Items listed in a dataset
-- -- --
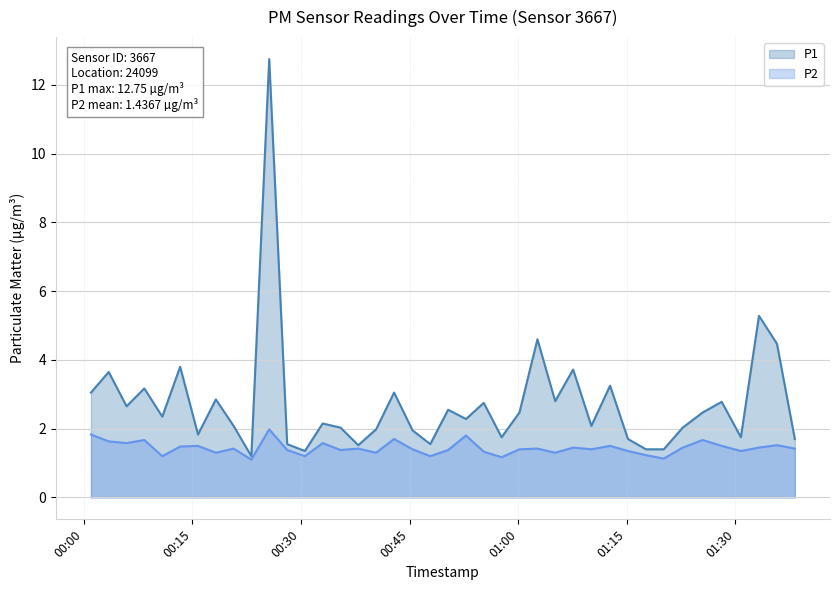

Which series has the largest total across all categories?

P1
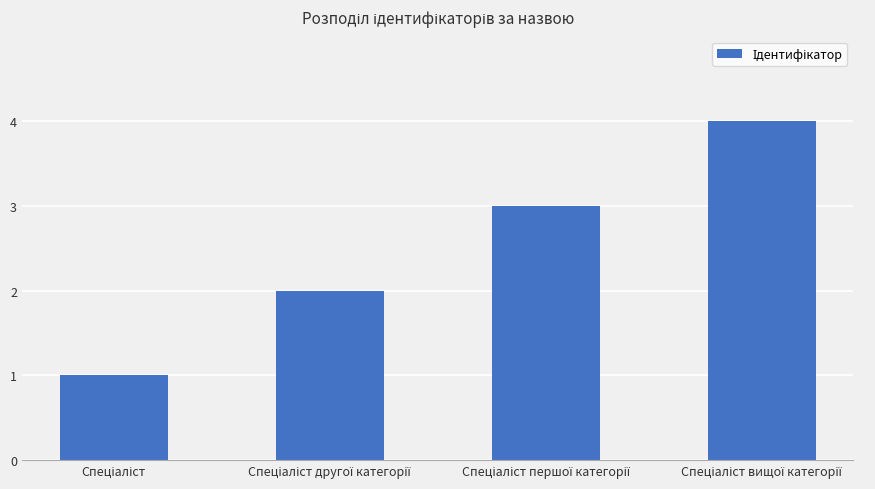

What is the sum of all values?

10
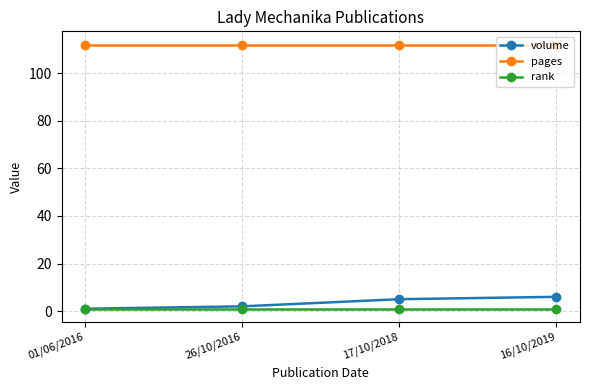

What is the label of the 1st point from the left?

01/06/2016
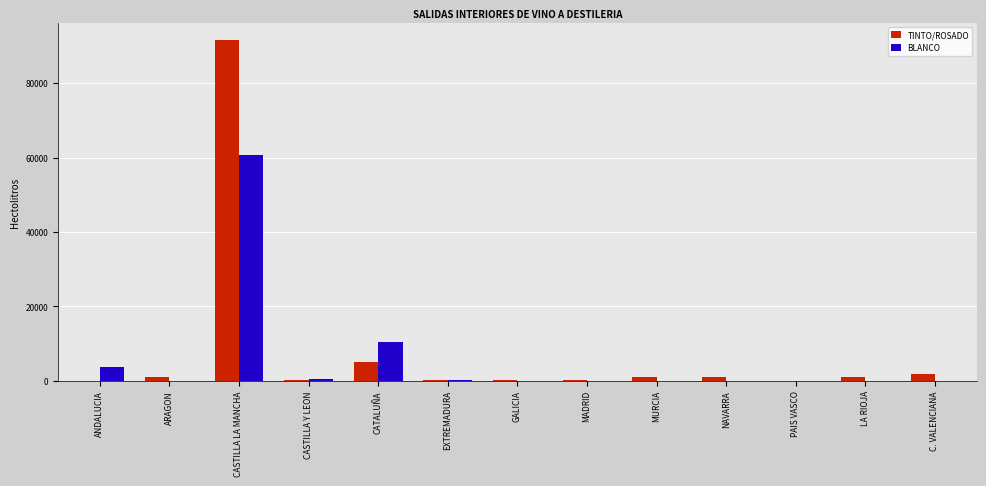

Which category has the highest value in the TINTO/ROSADO series?

CASTILLA LA MANCHA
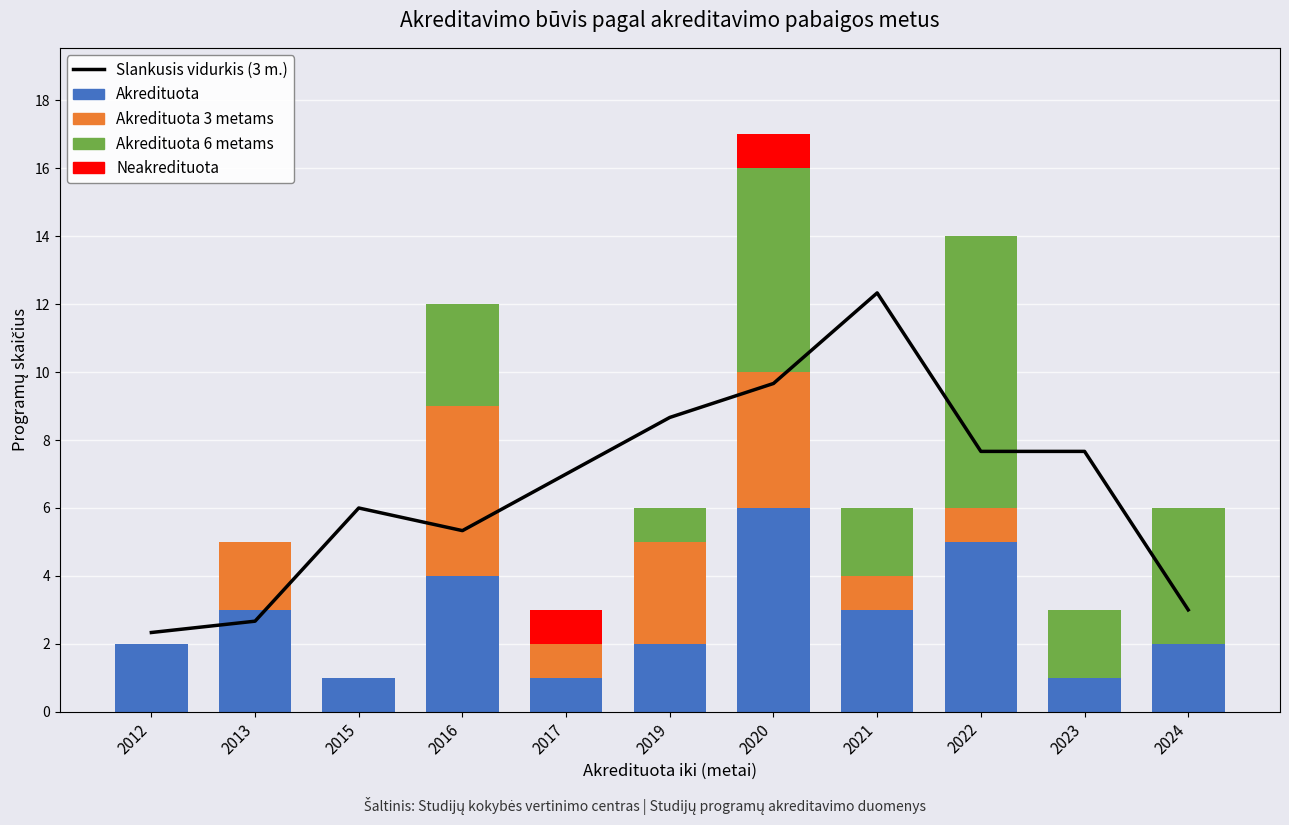

What is the sum of all Akredituota 6 metams values?

26.0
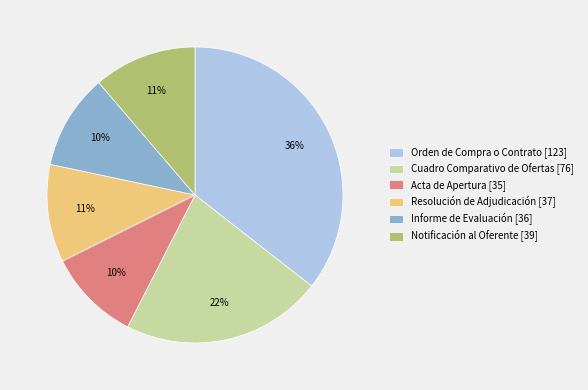

Which has a higher value, Notificación al Oferente [39] or Orden de Compra o Contrato [123]?

Orden de Compra o Contrato [123]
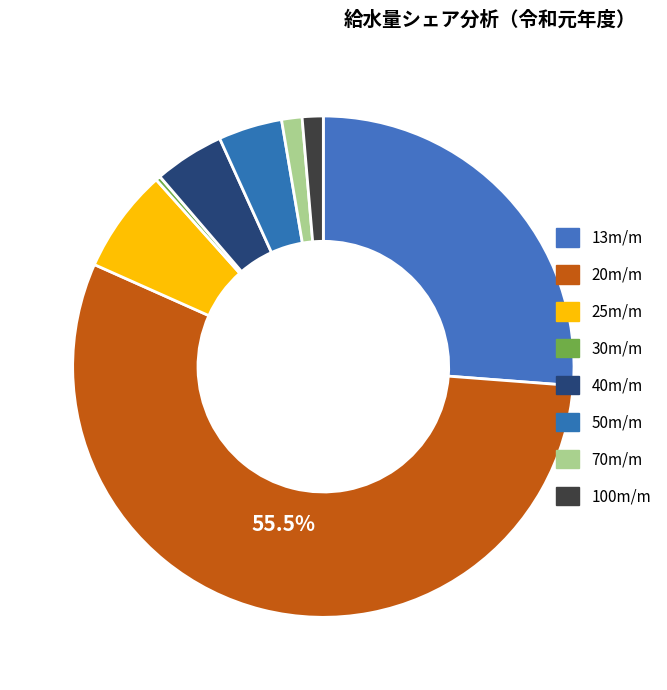

Which category has the smallest portion of the pie?

30m/m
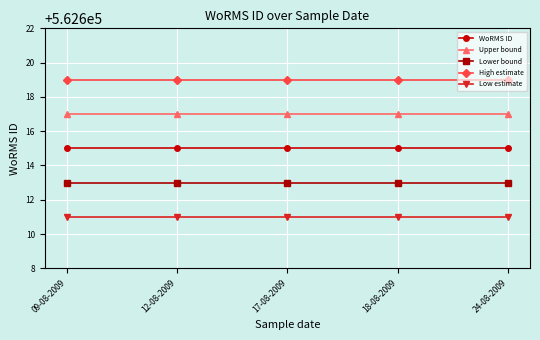

What is the minimum value for Upper bound?

562617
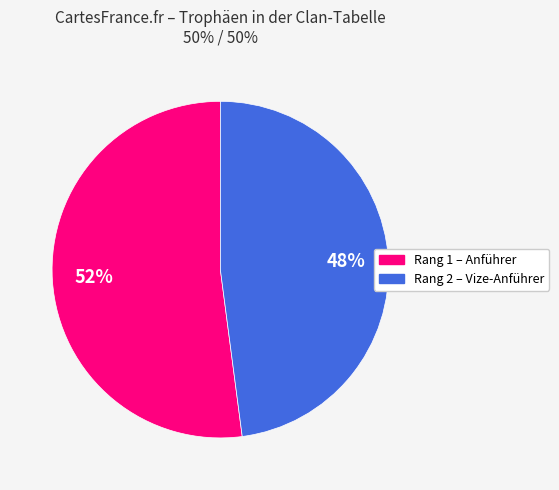

Is there a majority slice in this chart?

Yes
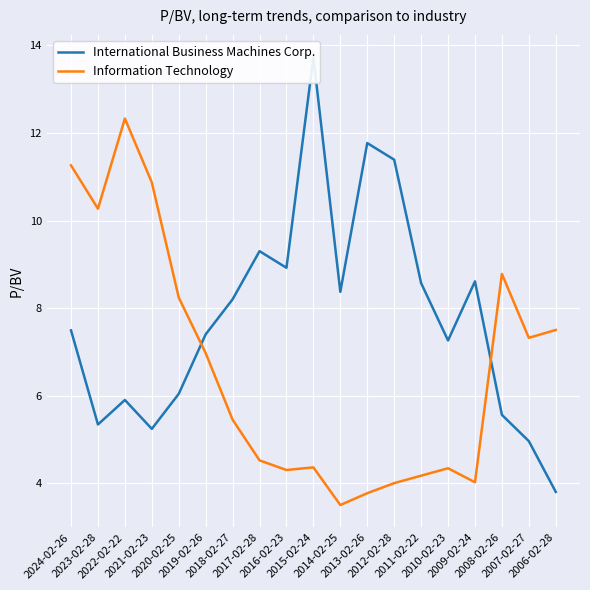

True or false: International Business Machines Corp. and Information Technology intersect in this chart.

True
-- -- --
» TASK DESCRIPTION: Return each line of the material above that contains the word "Contrato".

» REPLY TO THE EXERCISE:
Which has a higher value, Notificación al Oferente [39] or Orden de Compra o Contrato [123]?
Orden de Compra o Contrato [123]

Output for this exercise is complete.